“O cego jogou o manto, deu um salto e foi até Jesus” (Mc. 10,50)
Bar-Timeu: “bar”, em aramaico, significa “filho de”. Ele é um homem sem nome, conhecido simplesmente como filho de Timeu. Está sentado num ponto estratégico, mendigando às margens da estrada. Todos os peregrinos passam por ali para ir a Jerusalém. Marcos nos fala da “marcha decidida”, encabeçada por Jesus, em direção à Cidade Santa. Esta marcha estremece, dá medo, pois não se realiza nas melhores condições. Em três ocasiões anteriores Jesus já tinha predito sua paixão e morte em Jerusalém, nas mãos das autoridades, civis e religiosas. Os discípulos, também com medo, o seguiam; pouco a pouco muitas pessoas vão se somando à peregrinação: uma “multidão considerável”, nos diz o evangelista.
# # # # # # #
_Exercícios_:
[a] No texto sobre Bar-Timeu, o que significa "bar" em aramaico?
[b] Dê continuidade ao texto sobre Bar-Timeu, começando logo depois da última frase.

_Dados fornecidos_:
# # # # # # #
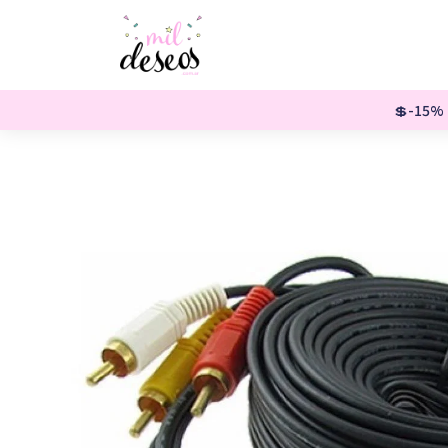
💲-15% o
# # # # # # #
_Resultados do exercício_:
[a] Significa "filho de".

[b]
É o caminho da fidelidade no seguimento de Jesus. Identificar-se com Ele é levar até as últimas consequências o compromisso em favor da vida e dos mais excluídos.
À beira deste caminho, um cego está atento, pois é difícil que alguém passe por este ponto sem perceber a presença dele. Só ele sabe o incômodo que é estar cego, esmolar, vivendo fora da cidade, à margem do caminho.
A hora é agora e não há tempo a perder diante de tamanha oportunidade: a passagem do “Filho de Davi”.
Aquele que não via, vê Alguém muito especial que passa; e Aquele que passa é o Filho de Davi, o Messias aguardado por tantas gerações.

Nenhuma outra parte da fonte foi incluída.